EXERCISE OBJECTIVE
From the first line to the last, output the entries exactly.

#### SUPPLIED INFORMATION ####

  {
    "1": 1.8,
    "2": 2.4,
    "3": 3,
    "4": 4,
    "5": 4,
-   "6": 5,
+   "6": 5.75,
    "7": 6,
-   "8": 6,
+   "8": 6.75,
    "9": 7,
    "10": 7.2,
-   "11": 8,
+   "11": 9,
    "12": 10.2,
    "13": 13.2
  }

####

EXERCISE OUTPUT
  {
    "1": 1.8,
    "2": 2.4,
    "3": 3,
    "4": 4,
    "5": 4,
-   "6": 5,
+   "6": 5.75,
    "7": 6,
-   "8": 6,
+   "8": 6.75,
    "9": 7,
    "10": 7.2,
-   "11": 8,
+   "11": 9,
    "12": 10.2,
    "13": 13.2
  }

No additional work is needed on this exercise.